Doch so gewitzt und fähig zur Verstellung Julia auch ist: Sie ist eine Frau. Und Geheimdienst nun mal Männersache. Darum muss sie zunächst die Tonbandaufnahmen von Gesprächen abtippen, die eine Gruppe britischer Nazi-Sympathisanten in einer konspirativen Wohnung führen. Geleitet wird diese Gruppe von Godfrey Toby, einem MI5-Agenten, der sich als Gestapo-Abgesandter ausgibt. Nachdem sie sich als Tippse bewährt und zum Schein eine Verlobung mit ihrem verklemmten und sich später als homosexuell erweisenden Führungsoffizier eingegangen ist, wird Julia befördert und, mit einer neuen Identität ausgestattet,  als Agentin in den Right Club eingeschleust: Eine bizarre Versammlung hoher britischer Amts- und Würdenträger, allesamt schäumende Antisemiten und glühende Bewunderer Hitlers. Auch in dieser Rolle bewährt sich Julia, selbst wenn sie dabei für die Ermordung einer Unschuldingen verantwortlich wird.

So könnte es mit immer weiteren Verwicklungen und überraschenden Wendungen weitergehen und der Leser könnte anerkennend nicken: Kate Atkinson versteht auch als Agententhriller-Autorin ihr Handwerk. Doch beherrscht sie weit mehr als das: Ihr Roman weit geht über das Erzählen eines Spionage-Plots hinaus, ist gleichzeitig auch die Analyse einer Gesellschaft im Ausnahmezustand, die befallen ist von der paranoiden Angst vor einem allgegenwärtigen Feind.
++++++++
▸ AUFGABE A:
Übertrage die Zeilen der gegebenen Daten unverändert, beginnend mit der ersten Zeile und bis einschließlich der Zeile mit „dist [0.000233, 0.000140]“. Die Bilder lässt du in deiner Antwort weg.
▸ AUFGABE B:
Schreibe den Auszug über Kate Atkinsons Roman im Anschluss an seinen letzten Satz weiter.
Der Auszug und die Zeilen stehen in keinem Zusammenhang.

▸ GEGEBENE DATEN:
++++++++
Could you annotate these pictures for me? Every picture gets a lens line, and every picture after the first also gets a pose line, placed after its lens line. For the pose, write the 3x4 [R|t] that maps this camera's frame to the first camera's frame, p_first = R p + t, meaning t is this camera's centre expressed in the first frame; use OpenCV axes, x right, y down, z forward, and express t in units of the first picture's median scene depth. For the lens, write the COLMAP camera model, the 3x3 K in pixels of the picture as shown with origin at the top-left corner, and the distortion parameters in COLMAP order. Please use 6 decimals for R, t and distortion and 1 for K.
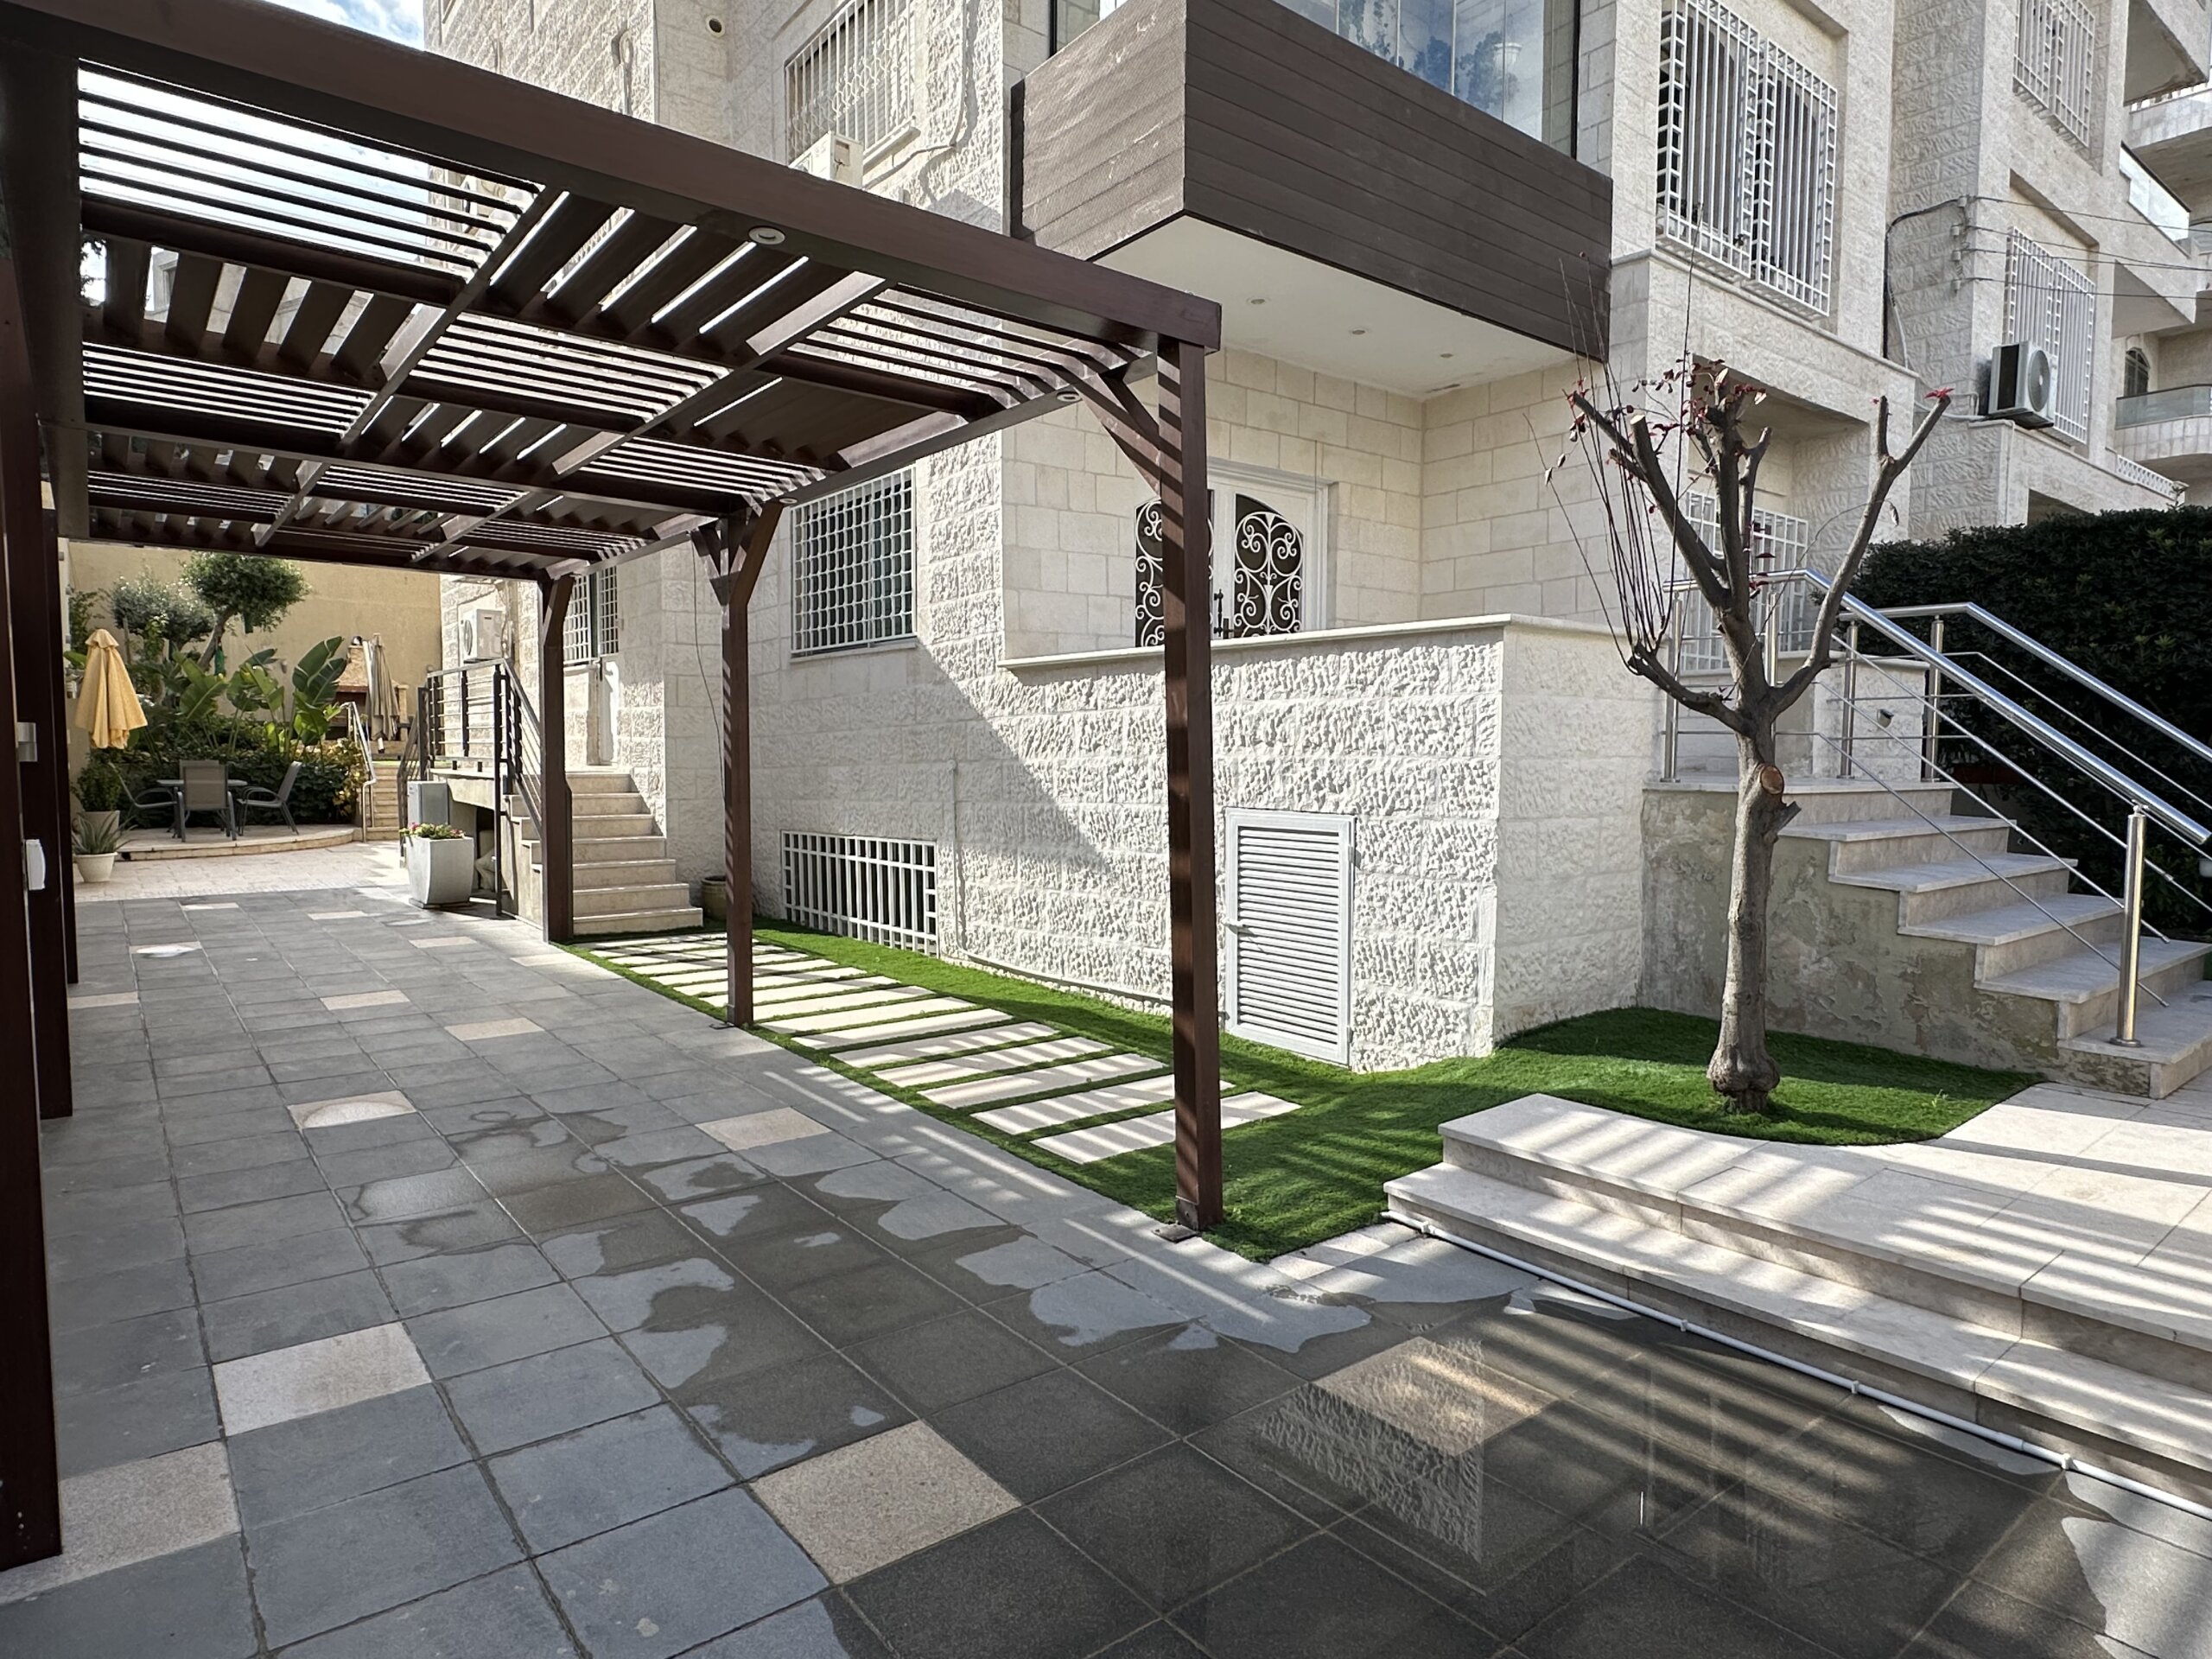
lens RADIAL K [[1267.7, 0, 1106.0], [0, 1267.7, 829.5], [0, 0, 1]] dist [-0.000798, -0.000650]
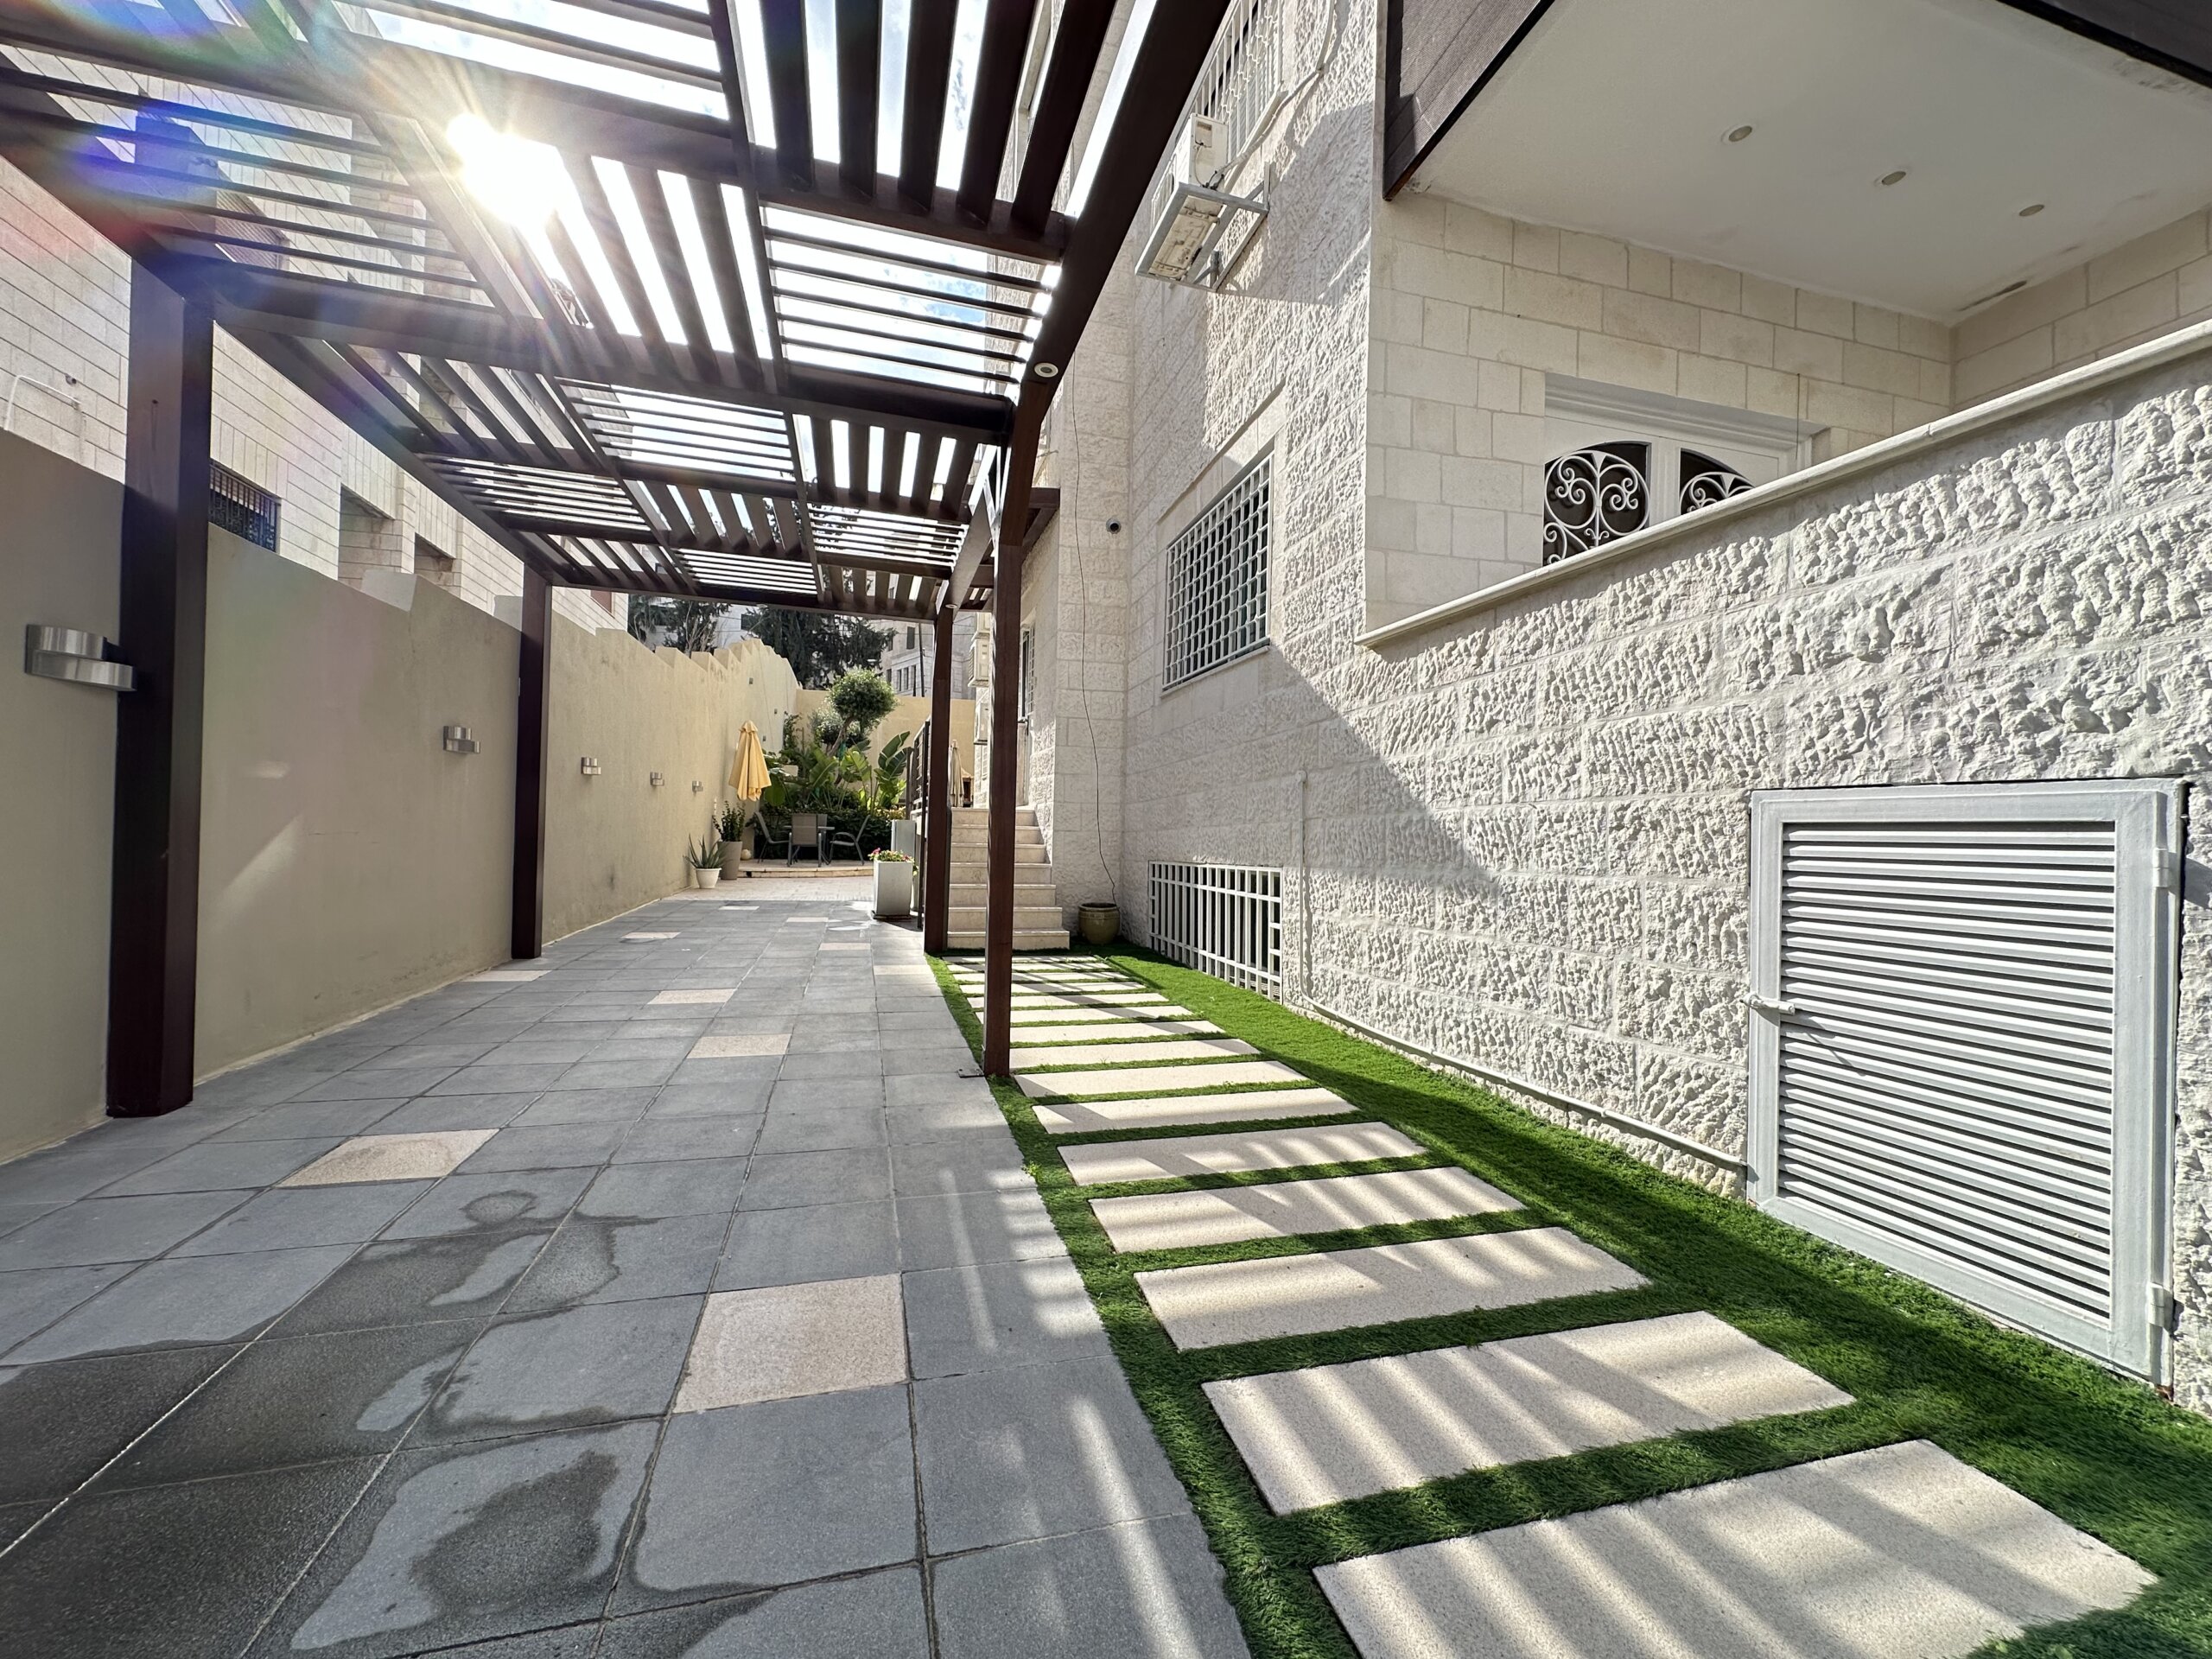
lens RADIAL K [[877.0, 0, 1106.0], [0, 877.0, 829.5], [0, 0, 1]] dist [0.000233, 0.000140]
pose [[0.919832, 0.015854, -0.391993, -0.012107], [-0.044206, 0.997008, -0.063408, 0.030359], [0.389815, 0.075653, 0.917781, 0.453690]]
++++++++
▸ ANTWORTFELD A:
Could you annotate these pictures for me? Every picture gets a lens line, and every picture after the first also gets a pose line, placed after its lens line. For the pose, write the 3x4 [R|t] that maps this camera's frame to the first camera's frame, p_first = R p + t, meaning t is this camera's centre expressed in the first frame; use OpenCV axes, x right, y down, z forward, and express t in units of the first picture's median scene depth. For the lens, write the COLMAP camera model, the 3x3 K in pixels of the picture as shown with origin at the top-left corner, and the distortion parameters in COLMAP order. Please use 6 decimals for R, t and distortion and 1 for K.
lens RADIAL K [[1267.7, 0, 1106.0], [0, 1267.7, 829.5], [0, 0, 1]] dist [-0.000798, -0.000650]
lens RADIAL K [[877.0, 0, 1106.0], [0, 877.0, 829.5], [0, 0, 1]] dist [0.000233, 0.000140]

▸ ANTWORTFELD B:
Julia verbrachte viele öde Stunden damit, „Spionagefieber“-Berichte von Agenten im ganzen Land abzutippen. Sie hatten Leute befragt, die meinten, die Regierung unbedingt wissen lassen zu müssen, dass sie glaubten gesehen zu haben, wie ein Kontingent der Hitlerjugend mit Fahrrädern über die South Downs gefahren war. Oder dass ihre Nachbarin – eine „deutsch aussehende Frau“ – die Windeln auf eine Weise zum Trocknen aufhängte, die auf „ein Signal“ schließen ließ. Und natürlich all die üblichen Beschwerden über Leute, die einen Deutschen Schäferhund besaßen.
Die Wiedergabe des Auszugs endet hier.